2. At the end of two years, why does Thoreau leave Walden? Does he himself provide or imply an adequate answer?
3. Discuss Thoreau's ideas about living simply, without material luxuries. Do his ideas still apply? Is the kind of freedom and self-reliance Thoreau sought possible in societies other than the America of Thoreau's time? Is it possible in America today?
4. In the essay "Nature," Thoreau writes: "I wish to speak a word for Nature, for absolute freedom and wildness, as contrasted with a freedom and culture merely civil-to regard man as an inhabitant, or a part and parcel of Nature, rather than a member of society." Discuss the meaning of this statement, and Thoreau's relationship to nature, one of the great themes running through all of his work, as both "absolute freedom and wildness," and as something that has, for Thoreau, definite spiritual associations. What is to be gained by living as "part and parcel of Nature?" What is given up? Discuss other writers you've read that might be said to record similar attitudes toward nature.

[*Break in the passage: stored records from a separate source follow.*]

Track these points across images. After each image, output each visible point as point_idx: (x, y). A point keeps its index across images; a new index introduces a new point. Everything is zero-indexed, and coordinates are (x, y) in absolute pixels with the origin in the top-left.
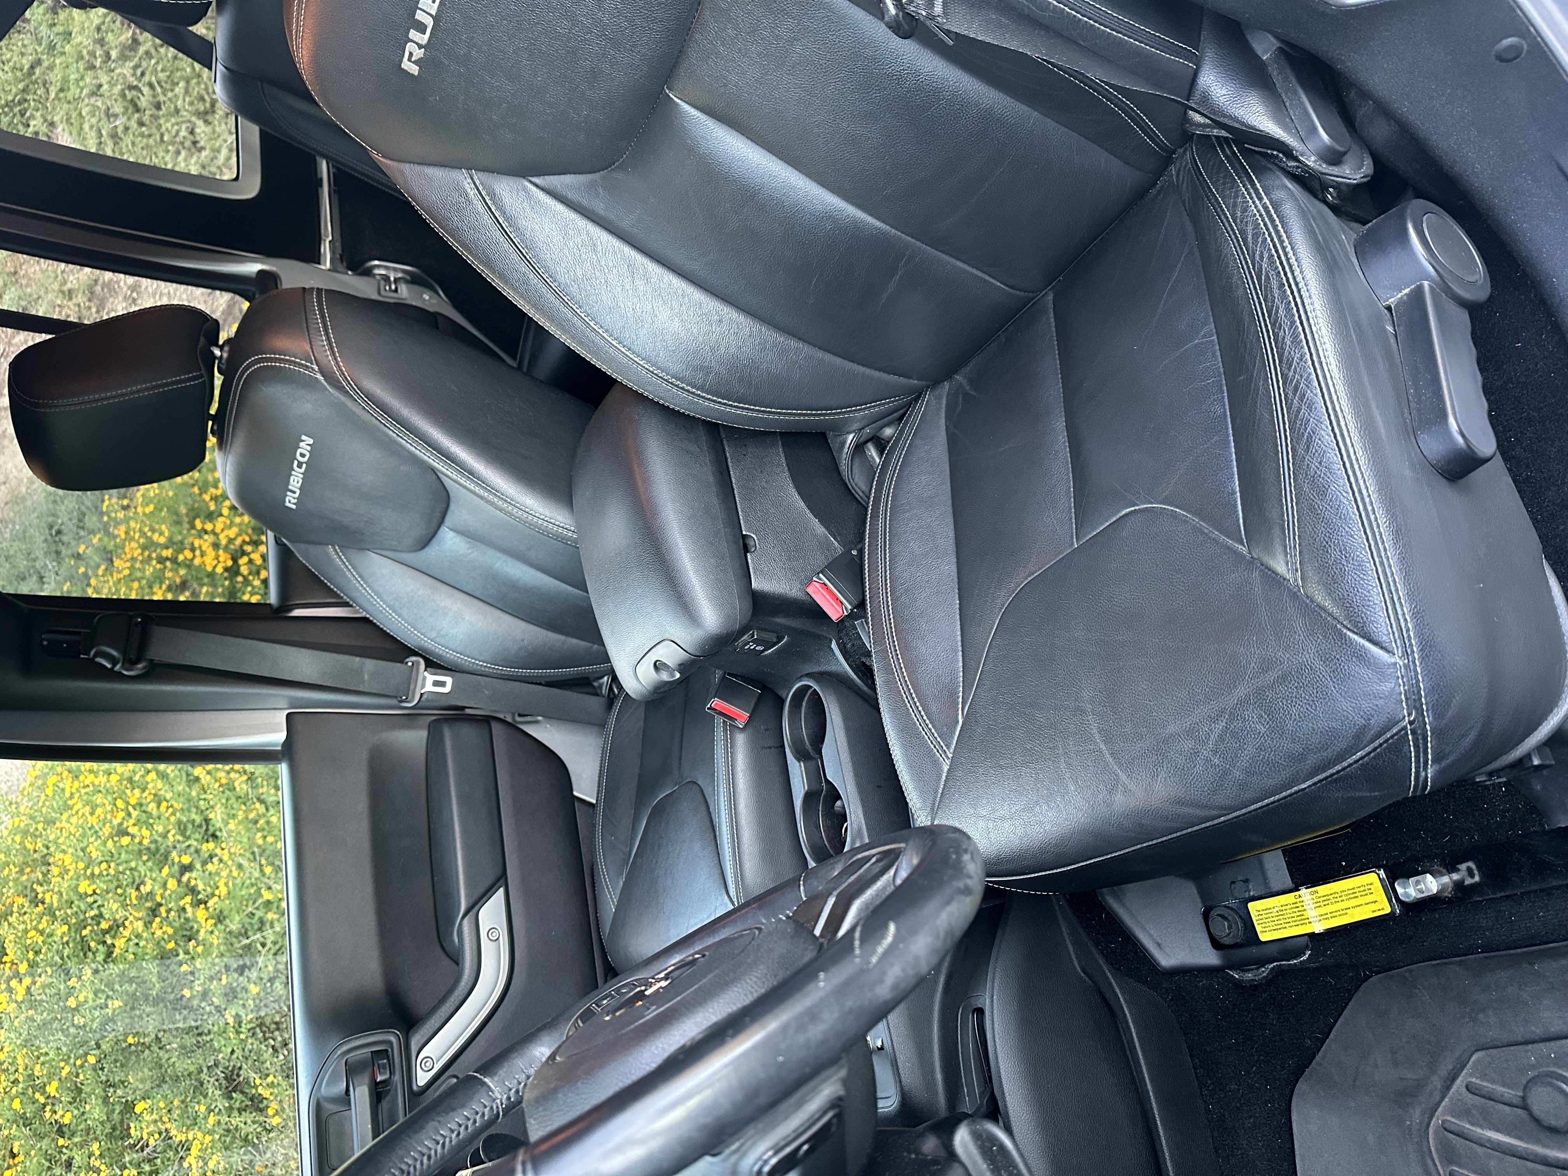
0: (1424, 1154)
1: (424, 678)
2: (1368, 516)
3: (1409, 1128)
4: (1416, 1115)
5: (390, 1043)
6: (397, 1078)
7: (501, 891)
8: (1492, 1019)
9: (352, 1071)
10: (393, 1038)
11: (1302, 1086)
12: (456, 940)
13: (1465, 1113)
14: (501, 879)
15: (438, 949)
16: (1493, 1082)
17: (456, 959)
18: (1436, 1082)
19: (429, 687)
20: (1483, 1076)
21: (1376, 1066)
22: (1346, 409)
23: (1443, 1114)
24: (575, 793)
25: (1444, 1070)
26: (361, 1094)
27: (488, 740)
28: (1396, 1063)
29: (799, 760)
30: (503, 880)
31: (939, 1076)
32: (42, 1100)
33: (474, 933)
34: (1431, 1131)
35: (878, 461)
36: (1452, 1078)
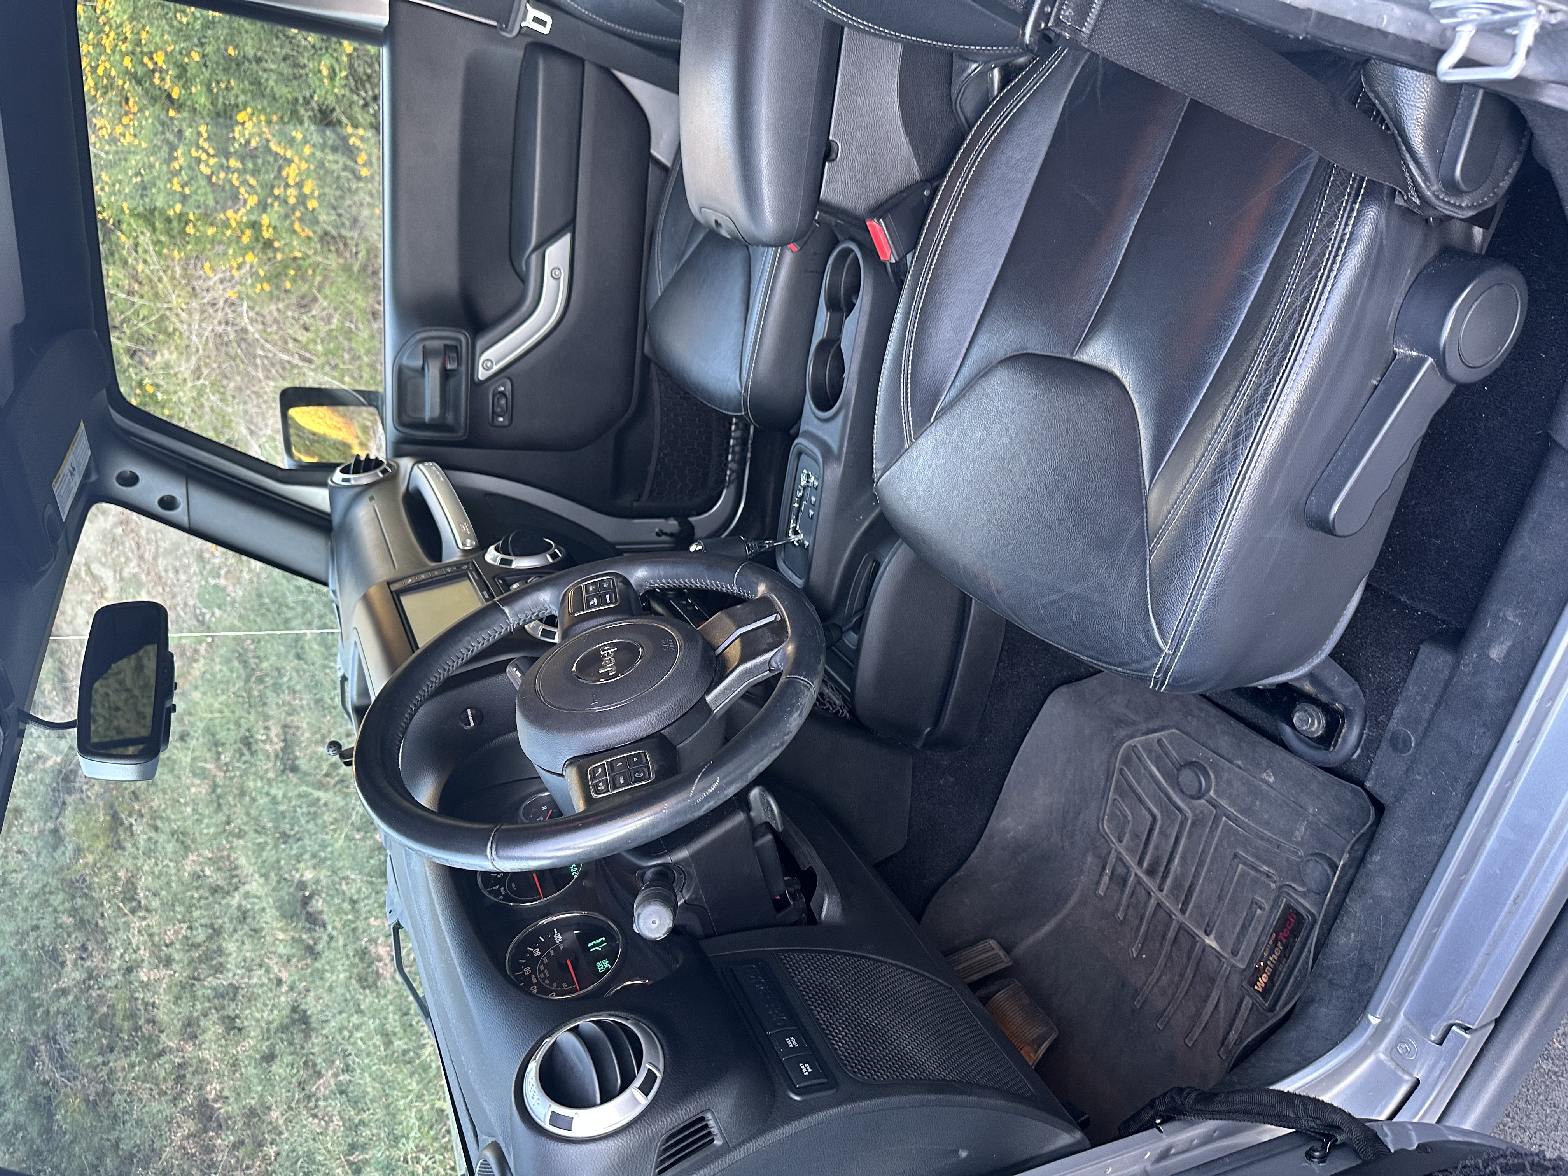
0: (1113, 753)
1: (526, 11)
2: (1210, 562)
3: (1114, 738)
4: (1122, 733)
5: (460, 341)
6: (463, 368)
7: (568, 237)
8: (1195, 723)
9: (427, 354)
10: (463, 337)
11: (1064, 689)
12: (524, 268)
13: (1149, 751)
14: (570, 225)
15: (508, 264)
16: (1173, 748)
17: (523, 279)
18: (1144, 727)
19: (529, 23)
20: (1171, 743)
21: (1115, 702)
22: (1253, 480)
23: (1139, 742)
24: (653, 152)
25: (1151, 726)
26: (433, 373)
27: (579, 79)
28: (1127, 706)
29: (828, 309)
30: (571, 227)
31: (837, 582)
32: (151, 66)
33: (540, 270)
34: (1126, 744)
35: (996, 92)
36: (1154, 731)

5. The essay "Civil Disobedience" proved to be one of the most admired essays ever written; it influenced Martin Luther King, Jr., and Gandhi, among others. In it, Thoreau distinguishes between "the law," and "the right," and here as elsewhere takes strong issue with government injustice, and even government altogether. In the essay's first paragraph he writes, "That government is best which governs not at all," and elsewhere, "Under a government which imprisons any unjustly, the true place for a just man is also a prison." Still elsewhere, he writes, "I quietly declare war with the State, after my fashion." Discuss Thoreau's attitude toward government, politics, and morality, in "Civil Disobedience" and elsewhere in his writings.